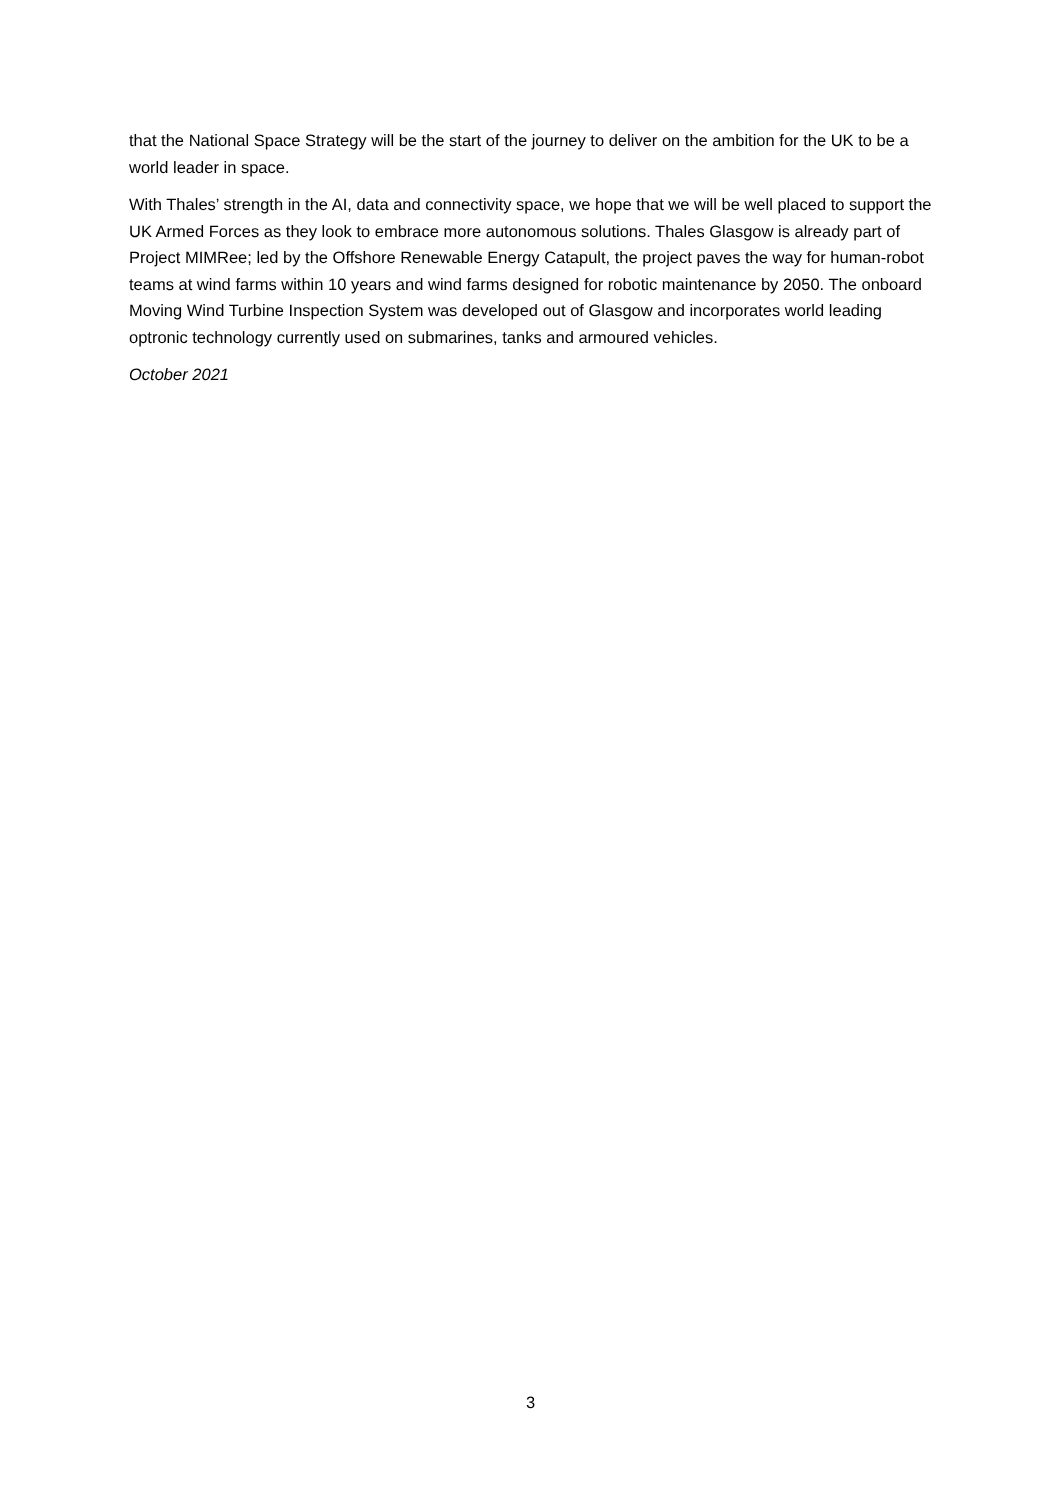that the National Space Strategy will be the start of the journey to deliver on the ambition for the UK to be a world leader in space.
With Thales’ strength in the AI, data and connectivity space, we hope that we will be well placed to support the UK Armed Forces as they look to embrace more autonomous solutions. Thales Glasgow is already part of Project MIMRee; led by the Offshore Renewable Energy Catapult, the project paves the way for human-robot teams at wind farms within 10 years and wind farms designed for robotic maintenance by 2050. The onboard Moving Wind Turbine Inspection System was developed out of Glasgow and incorporates world leading optronic technology currently used on submarines, tanks and armoured vehicles.
October 2021
3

§ What you need to do:
In this exercise, set down all of the data exactly, without the pictures.

§ Your solution:
that the National Space Strategy will be the start of the journey to deliver on the ambition for the UK to be a world leader in space.
With Thales’ strength in the AI, data and connectivity space, we hope that we will be well placed to support the UK Armed Forces as they look to embrace more autonomous solutions. Thales Glasgow is already part of Project MIMRee; led by the Offshore Renewable Energy Catapult, the project paves the way for human-robot teams at wind farms within 10 years and wind farms designed for robotic maintenance by 2050. The onboard Moving Wind Turbine Inspection System was developed out of Glasgow and incorporates world leading optronic technology currently used on submarines, tanks and armoured vehicles.
October 2021
3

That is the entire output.